Kubernetes XtraDB Cluster Operator frequently restarts

We’ve been experiencing issues with our XtraDB Cluster Operator, which has been restarting multiple times daily. These restarts appear to be triggered by errors during the leader election process. This issue occurs in both our 1.13.0/8.0.34-26.1 and 1.14.0/8.0.35-27.1 clusters.

Typically, the sequence of events unfolds as follows:

  • HAProxy stops several processes and reports: “write error: Broken pipe.”
  • The cluster operator encounters an error retrieving the resource lock for the database, fails to renew the lease for the database due to a timeout while waiting for a condition, and consequently loses the leader election.
  • Subsequently, the cluster operator restarts.
  • PXC undertakes some actions related to Galera processes.
  • The cluster operator then reconnects to the database.
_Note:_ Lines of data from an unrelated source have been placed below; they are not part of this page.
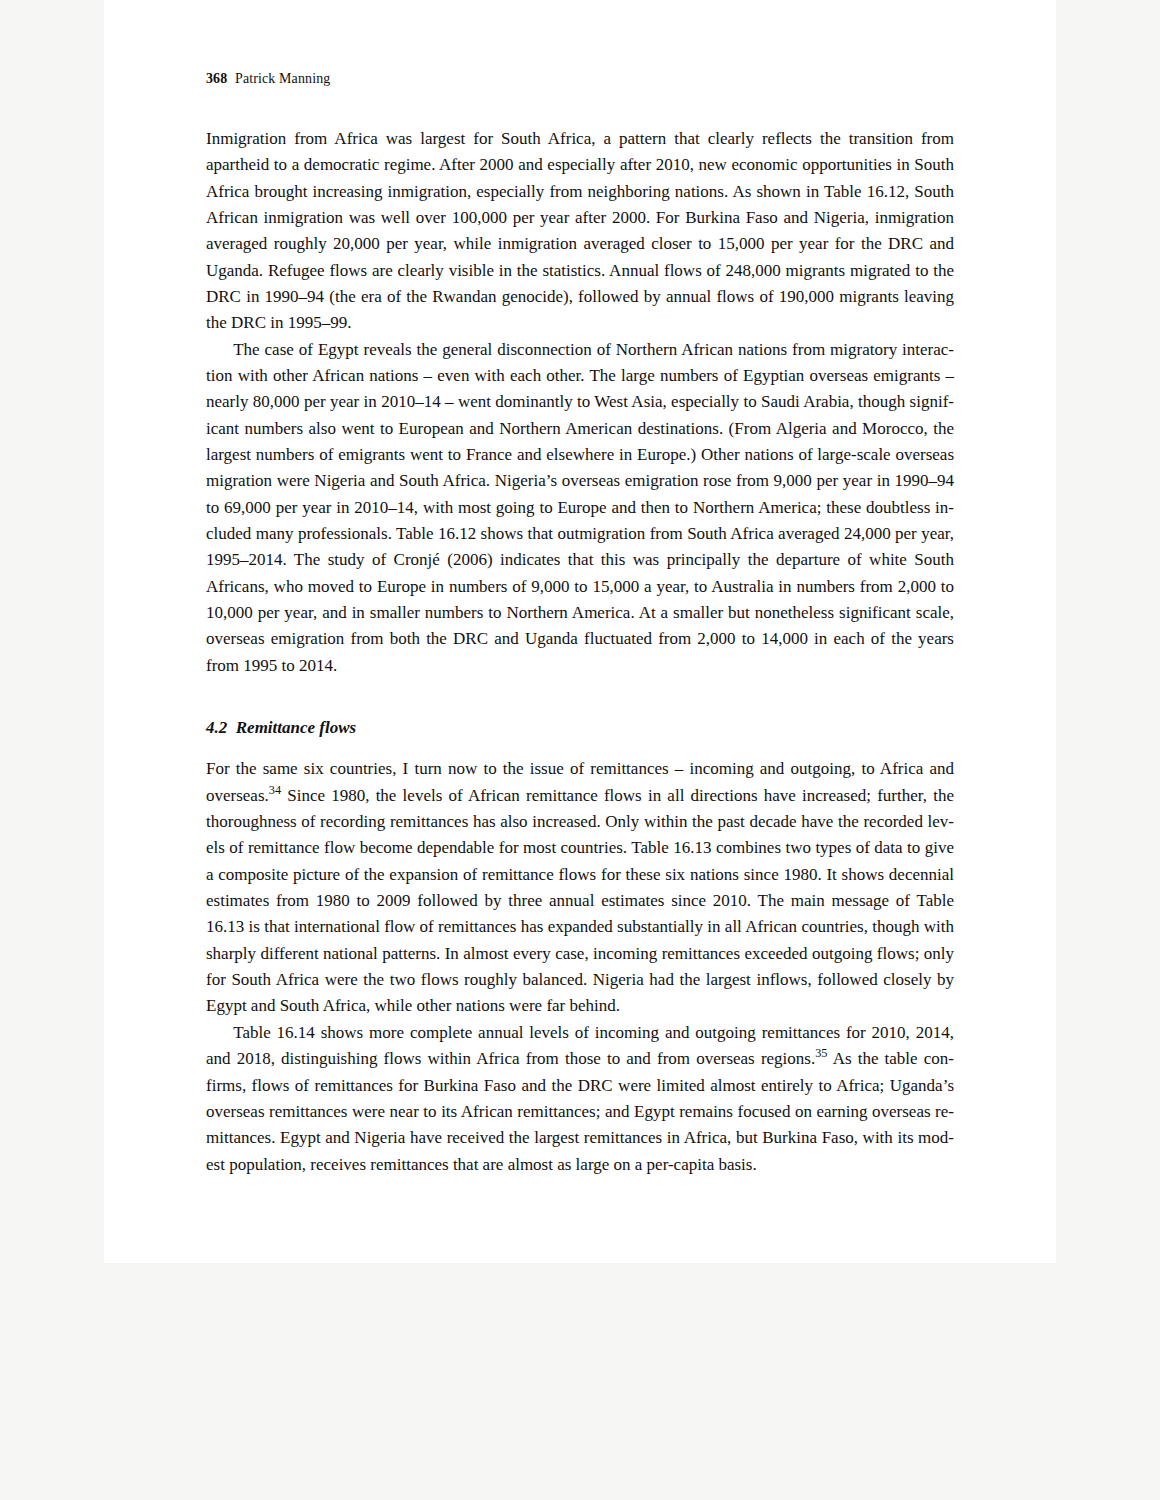368 Patrick Manning
Inmigration from Africa was largest for South Africa, a pattern that clearly reflects the transition from apartheid to a democratic regime. After 2000 and especially after 2010, new economic opportunities in South Africa brought increasing inmigration, especially from neighboring nations. As shown in Table 16.12, South African inmigration was well over 100,000 per year after 2000. For Burkina Faso and Nigeria, inmigration averaged roughly 20,000 per year, while inmigration averaged closer to 15,000 per year for the DRC and Uganda. Refugee flows are clearly visible in the statistics. Annual flows of 248,000 migrants migrated to the DRC in 1990–94 (the era of the Rwandan genocide), followed by annual flows of 190,000 migrants leaving the DRC in 1995–99.
The case of Egypt reveals the general disconnection of Northern African nations from migratory interaction with other African nations – even with each other. The large numbers of Egyptian overseas emigrants – nearly 80,000 per year in 2010–14 – went dominantly to West Asia, especially to Saudi Arabia, though significant numbers also went to European and Northern American destinations. (From Algeria and Morocco, the largest numbers of emigrants went to France and elsewhere in Europe.) Other nations of large-scale overseas migration were Nigeria and South Africa. Nigeria’s overseas emigration rose from 9,000 per year in 1990–94 to 69,000 per year in 2010–14, with most going to Europe and then to Northern America; these doubtless included many professionals. Table 16.12 shows that outmigration from South Africa averaged 24,000 per year, 1995–2014. The study of Cronjé (2006) indicates that this was principally the departure of white South Africans, who moved to Europe in numbers of 9,000 to 15,000 a year, to Australia in numbers from 2,000 to 10,000 per year, and in smaller numbers to Northern America. At a smaller but nonetheless significant scale, overseas emigration from both the DRC and Uganda fluctuated from 2,000 to 14,000 in each of the years from 1995 to 2014.
4.2 Remittance flows
For the same six countries, I turn now to the issue of remittances – incoming and outgoing, to Africa and overseas.34 Since 1980, the levels of African remittance flows in all directions have increased; further, the thoroughness of recording remittances has also increased. Only within the past decade have the recorded levels of remittance flow become dependable for most countries. Table 16.13 combines two types of data to give a composite picture of the expansion of remittance flows for these six nations since 1980. It shows decennial estimates from 1980 to 2009 followed by three annual estimates since 2010. The main message of Table 16.13 is that international flow of remittances has expanded substantially in all African countries, though with sharply different national patterns. In almost every case, incoming remittances exceeded outgoing flows; only for South Africa were the two flows roughly balanced. Nigeria had the largest inflows, followed closely by Egypt and South Africa, while other nations were far behind.
Table 16.14 shows more complete annual levels of incoming and outgoing remittances for 2010, 2014, and 2018, distinguishing flows within Africa from those to and from overseas regions.35 As the table confirms, flows of remittances for Burkina Faso and the DRC were limited almost entirely to Africa; Uganda’s overseas remittances were near to its African remittances; and Egypt remains focused on earning overseas remittances. Egypt and Nigeria have received the largest remittances in Africa, but Burkina Faso, with its modest population, receives remittances that are almost as large on a per-capita basis.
This entire process concludes in less than a minute and would hardly be noticeable if it weren’t for the operator pod restarting. However, it does impact connections and operations within the database.

I am at a loss as to what could be causing this issue. I hope you can provide some guidance. I have included the full logs from one of the incidents, as well as the Cluster CR, for further analysis.

Logs:
Logs-logs-2024-03-06 23_54_33.txt (247.6 KB)
PXC CR:
cr.txt (15.2 KB)

Hello @Philipp_Malkmus ,

the most obvious culprit would be another copy of an operator running. Are you sure you have one operator pod? It also can be another operator pod in another namespace, but in cluster wide mode. They are fighting with each other for your PXC custom resources.

But also I’m curious that it harms the connections to the database. That should not happen.

Another option would be that Lease Duration is too small for your cluster. It can be an issue if you run a tiny cluster and control plane is just slow.

Hello @Sergey_Pronin

I made sure that only one operator is installed.
Are there any metrics I could provide, like PMM or prometheus, that would help with debugging?
Unfortunately I don’t know where to look up the lease duration.
It seems to be independent of cluster size as it happens on both our small dev cluster as well as our bigger prod cluster. We are using Kubernetes 1.26 by the way.

Thank you for the support so far.